- [What is expected]
If a line of the data below holds the string "Abdaal", copy it.

- [Data extract]
= = = = = = =

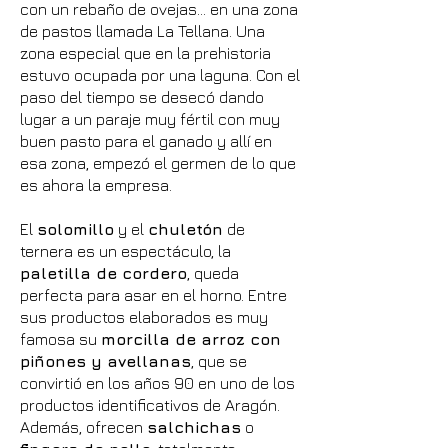
con un rebaño de ovejas… en una zona
de pastos llamada La Tellana. Una
zona especial que en la prehistoria
estuvo ocupada por una laguna. Con el
paso del tiempo se desecó dando
lugar a un paraje muy fértil con muy
buen pasto para el ganado y allí en
esa zona, empezó el germen de lo que
es ahora la empresa.
El
solomillo
y el
chuletón
de
ternera es un espectáculo, la
paletilla de cordero
, queda
perfecta para asar en el horno. Entre
sus productos elaborados es muy
famosa su
morcilla de arroz con
piñones y avellanas
, que se
convirtió en los años 90 en uno de los
productos identificativos de Aragón.
Además, ofrecen
salchichas
o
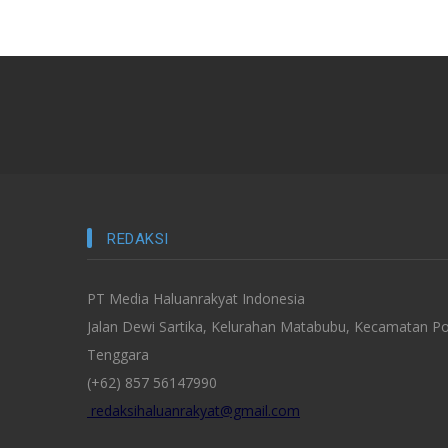
REDAKSI
PT Media Haluanrakyat Indonesia
Jalan Dewi Sartika, Kelurahan Matabubu, Kecamatan Po
Tenggara
(+62) 857 56147990
redaksihaluanrakyat@gmail.com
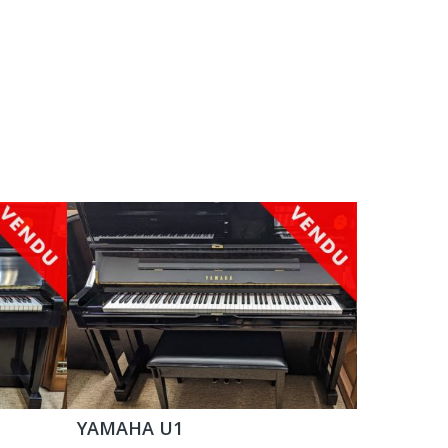
YAMAHA U1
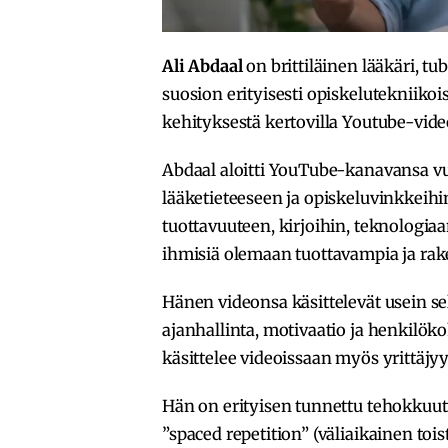
Ali Abdaal
on brittiläinen lääkäri, tu
suosion erityisesti opiskelutekniikoi
kehityksestä kertovilla Youtube-vide
Abdaal aloitti YouTube-kanavansa vu
lääketieteeseen ja opiskeluvinkkeih
tuottavuuteen, kirjoihin, teknologiaa
ihmisiä olemaan tuottavampia ja ra
Hänen videonsa käsittelevät usein sel
ajanhallinta, motivaatio ja henkilök
käsittelee videoissaan myös yrittäjyy
Hän on erityisen tunnettu tehokkuutt
”spaced repetition” (väliaikainen tois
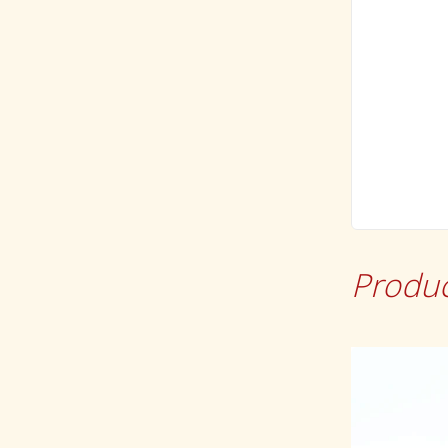
Produc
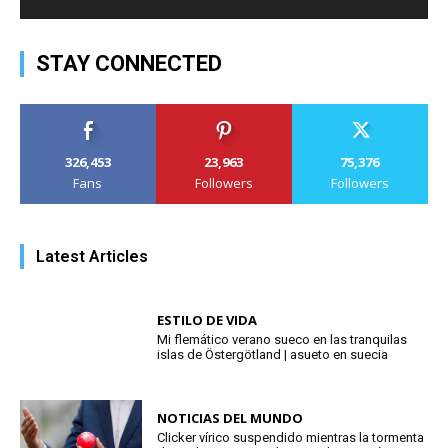
STAY CONNECTED
326,453
23,963
75,376
Fans
Followers
Followers
Latest Articles
ESTILO DE VIDA
Mi flemático verano sueco en las tranquilas
islas de Östergötland | asueto en suecia
NOTICIAS DEL MUNDO
Clicker vírico suspendido mientras la tormenta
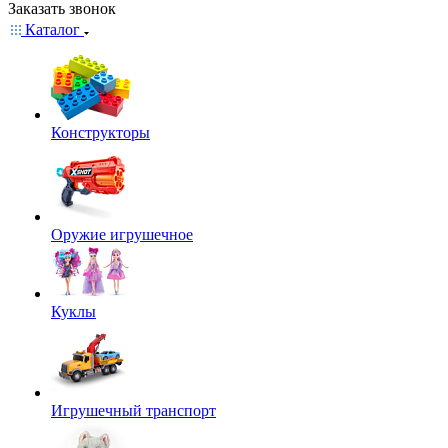
Заказать звонок
Каталог
Конструкторы
Оружие игрушечное
Куклы
Игрушечный транспорт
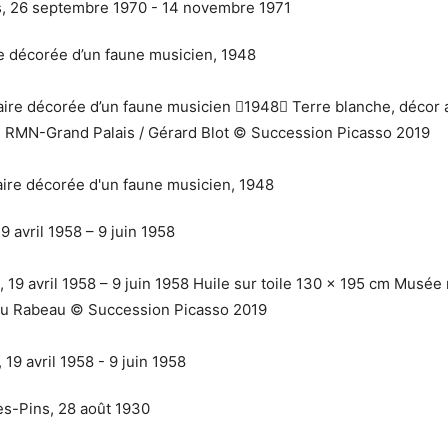
re décorée d’un faune musicien, 1948
laire décorée d’un faune musicien 1948 Terre blanche, décor
© RMN-Grand Palais / Gérard Blot © Succession Picasso 2019
 avril 1958 – 9 juin 1958
9 avril 1958 – 9 juin 1958 Huile sur toile 130 x 195 cm Musée 
eu Rabeau © Succession Picasso 2019
es-Pins, 28 août 1930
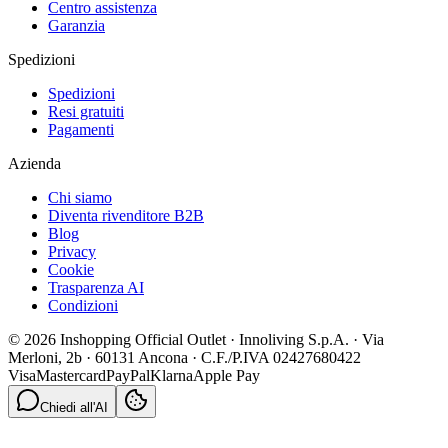
Centro assistenza
Garanzia
Spedizioni
Spedizioni
Resi gratuiti
Pagamenti
Azienda
Chi siamo
Diventa rivenditore B2B
Blog
Privacy
Cookie
Trasparenza AI
Condizioni
© 2026 Inshopping Official Outlet · Innoliving S.p.A. · Via
Merloni, 2b · 60131 Ancona · C.F./P.IVA 02427680422
Visa
Mastercard
PayPal
Klarna
Apple Pay
Chiedi all'AI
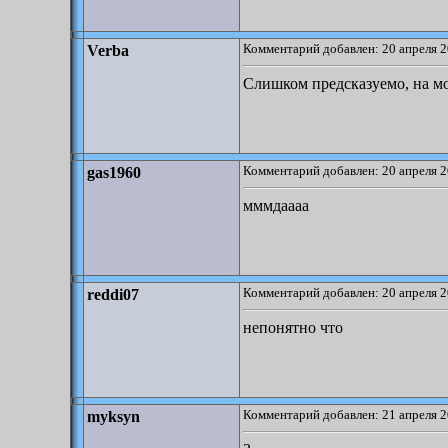
Комментарий добавлен: 20 апреля 2
Verba
Слишком предсказуемо, на мо
Комментарий добавлен: 20 апреля 2
gas1960
мммдаааа
Комментарий добавлен: 20 апреля 2
reddi07
непонятно что
Комментарий добавлен: 21 апреля 2
myksyn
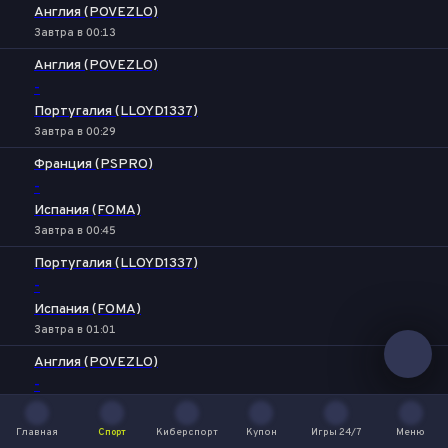
Англия (POVEZLO)
Завтра в 00:13
Англия (POVEZLO)
-
Португалия (LLOYD1337)
Завтра в 00:29
Франция (PSPRO)
-
Испания (FOMA)
Завтра в 00:45
Португалия (LLOYD1337)
-
Испания (FOMA)
Завтра в 01:01
Англия (POVEZLO)
-
Франция (PSPRO)
Завтра в 01:17
Главная
Спорт
Киберспорт
Купон
Игры 24/7
Меню
Главная
Спорт
Киберспорт
Купон
Игры 24/7
Меню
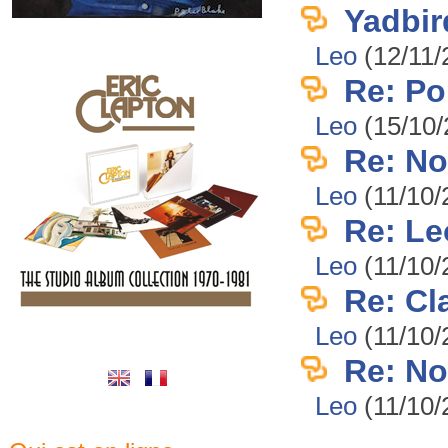
Yadbir
Leo
(12/11/
Re: Po
Leo
(15/10/
Re: No
Leo
(11/10/
Re: Leo
Leo
(11/10/
Re: Cl
Leo
(11/10/
Re: No
Leo
(11/10/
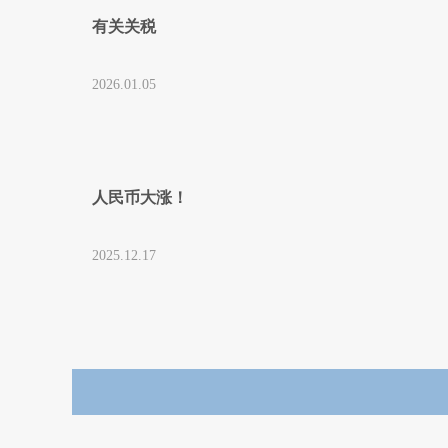
有关关税
2026.01.05
人民币大涨！
2025.12.17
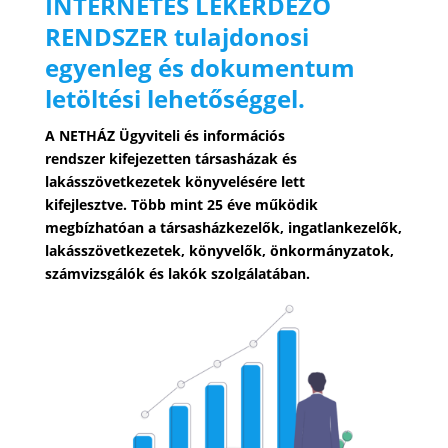
INTERNETES LEKÉRDEZŐ
RENDSZER tulajdonosi
egyenleg és dokumentum
letöltési lehetőséggel.
A NETHÁZ Ügyviteli és információs
rendszer kifejezetten társasházak és
lakásszövetkezetek könyvelésére lett
kifejlesztve. Több mint 25 éve működik
megbízhatóan a társasházkezelők, ingatlankezelők,
lakásszövetkezetek, könyvelők, önkormányzatok,
számvizsgálók és lakók szolgálatában.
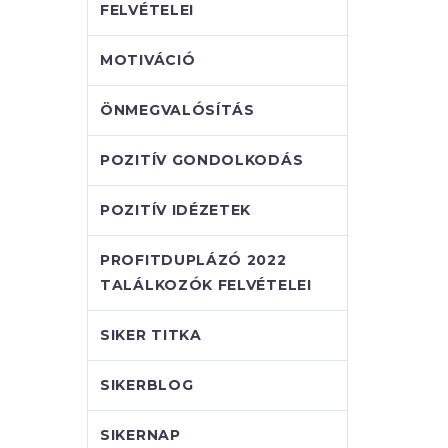
FELVÉTELEI
MOTIVÁCIÓ
ÖNMEGVALÓSÍTÁS
POZITÍV GONDOLKODÁS
POZITÍV IDÉZETEK
PROFITDUPLÁZÓ 2022
TALÁLKOZÓK FELVÉTELEI
SIKER TITKA
SIKERBLOG
SIKERNAP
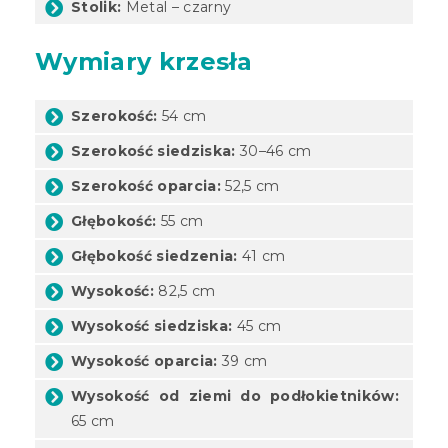
Stolik:
Metal – czarny
Wymiary krzesła
Szerokość:
54 cm
Szerokość siedziska:
30–46 cm
Szerokość oparcia:
52,5 cm
Głębokość:
55 cm
Głębokość siedzenia:
41 cm
Wysokość:
82,5 cm
Wysokość siedziska:
45 cm
Wysokość oparcia:
39 cm
Wysokość od ziemi do podłokietników:
65 cm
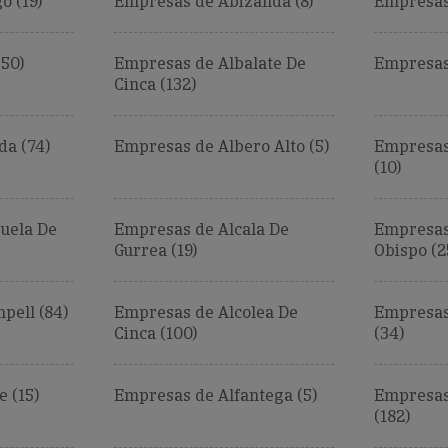
o (19)
Empresas de Abizanda (8)
Empresas
50)
Empresas de Albalate De
Empresas 
Cinca (132)
da (74)
Empresas de Albero Alto (5)
Empresas
(10)
uela De
Empresas de Alcala De
Empresas 
Gurrea (19)
Obispo (2
pell (84)
Empresas de Alcolea De
Empresas
Cinca (100)
(34)
 (15)
Empresas de Alfantega (5)
Empresas
(182)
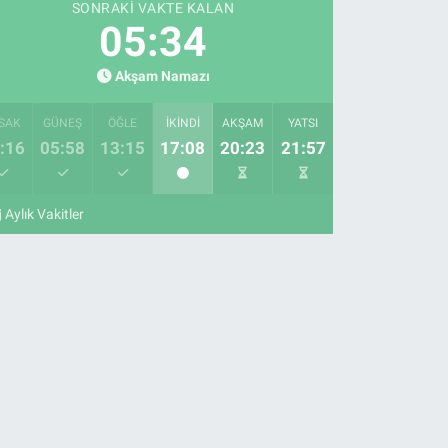
SONRAKI VAKTE KALAN
05:33
Akşam Namazı
SAK
GÜNEŞ
ÖĞLE
İKINDI
AKŞAM
YATSI
:16
05:58
13:15
17:08
20:23
21:57
Aylık Vakitler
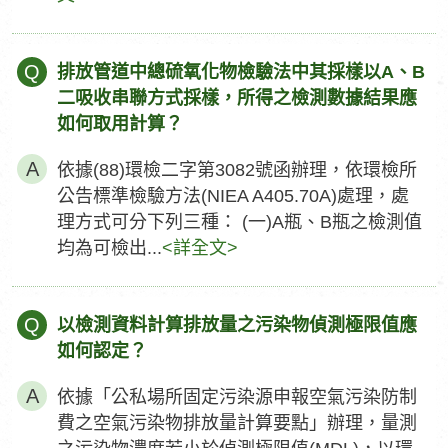
Q
排放管道中總硫氧化物檢驗法中其採樣以A、B
二吸收串聯方式採樣，所得之檢測數據結果應
如何取用計算？
依據(88)環檢二字第3082號函辦理，依環檢所
公告標準檢驗方法(NIEA A405.70A)處理，處
理方式可分下列三種： (一)A瓶、B瓶之檢測值
均為可檢出...
<詳全文>
Q
以檢測資料計算排放量之污染物偵測極限值應
如何認定？
依據「公私場所固定污染源申報空氣污染防制
費之空氣污染物排放量計算要點」辦理，量測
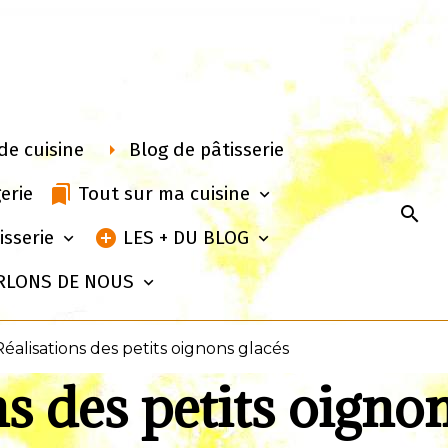
de cuisine
Blog de pâtisserie
erie
Tout sur ma cuisine
isserie
LES + DU BLOG
RLONS DE NOUS
Réalisations des petits oignons glacés
s des petits oigno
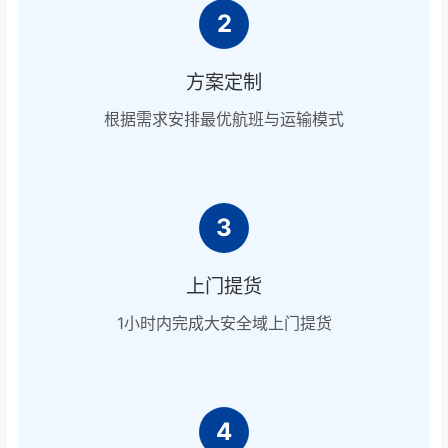
2
方案定制
根据需求安排最优航班与运输模式
3
上门提货
1小时内完成大安全域上门提货
4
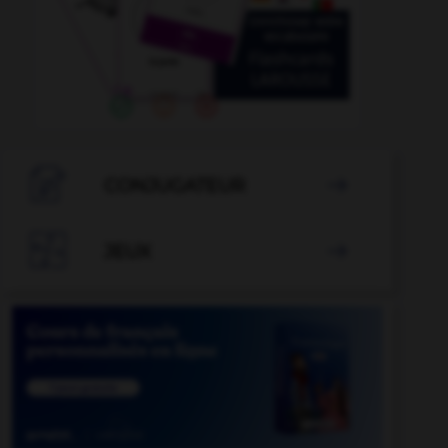

CONJUGATEUR


JEUX

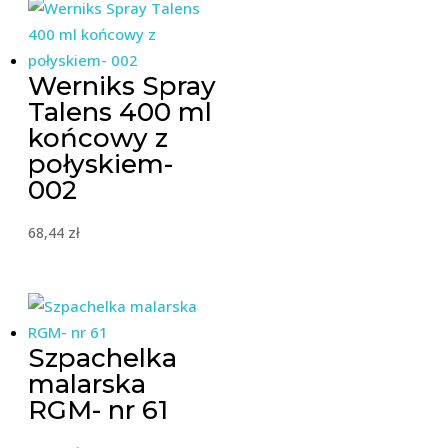
Werniks Spray
Talens 400 ml
końcowy z
połyskiem-
002
68,44
zł
Szpachelka
malarska
RGM- nr 61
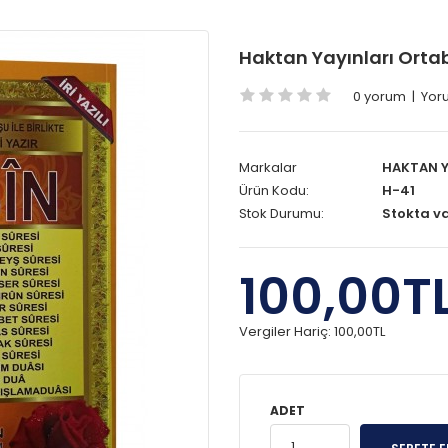
Haktan Yayınları Ortaboy
0 yorum
|
Yor
Markalar
HAKTAN Y
Ürün Kodu:
H-41
Stok Durumu:
Stokta v
100,00T
Vergiler Hariç:
100,00TL
ADET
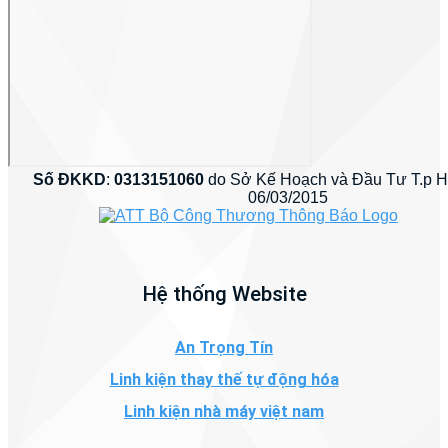
Số ĐKKD
:
0313151060
do Sở Kế Hoạch và Đầu Tư T.p 
06/03/2015
Hệ thống Website
An Trọng Tín
Linh kiện thay thế tự động hóa
Linh kiện nhà máy việt nam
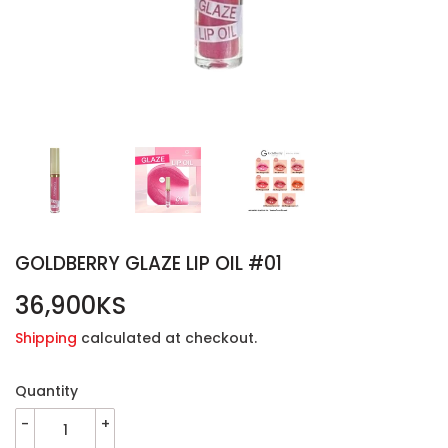
GOLDBERRY GLAZE LIP OIL #01
36,900KS
36,900KS
Shipping
calculated at checkout.
Quantity
-
+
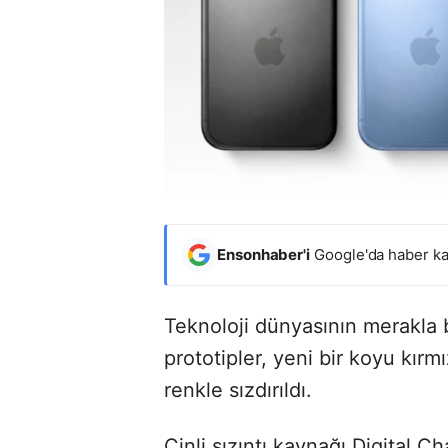
Ensonhaber'i
Google'da haber ka
Teknoloji dünyasının merakla b
prototipler, yeni bir koyu kırm
renkle sızdırıldı.
Çinli sızıntı kaynağı Digital C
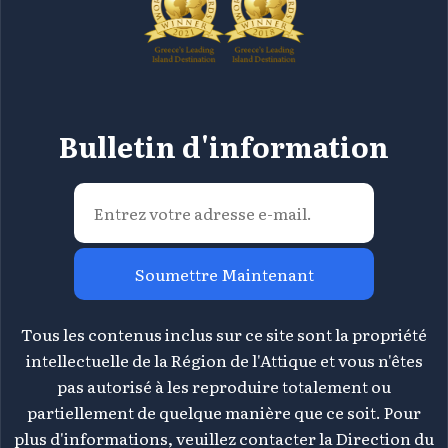
Bulletin d'information
Soumettre Maintenant
Tous les contenus inclus sur ce site sont la propriété
intellectuelle de la Région de l'Attique et vous n'êtes
pas autorisé à les reproduire totalement ou
partiellement de quelque manière que ce soit. Pour
plus d'informations, veuillez contacter la Direction du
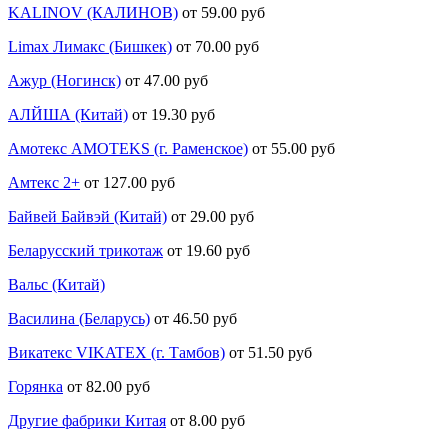
KALINOV (КАЛИНОВ)
от 59.00 руб
Limax Лимакс (Бишкек)
от 70.00 руб
Ажур (Ногинск)
от 47.00 руб
АЛЙША (Китай)
от 19.30 руб
Амотекс AMOTEKS (г. Раменское)
от 55.00 руб
Амтекс 2+
от 127.00 руб
Байвей Байвэй (Китай)
от 29.00 руб
Беларусский трикотаж
от 19.60 руб
Вальс (Китай)
Василина (Беларусь)
от 46.50 руб
Викатекс VIKATEX (г. Тамбов)
от 51.50 руб
Горянка
от 82.00 руб
Другие фабрики Китая
от 8.00 руб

= = = = = = =

- [Solution for this problem]
Ali Abdaal
Abdaal aloitti YouTube-kanavansa vu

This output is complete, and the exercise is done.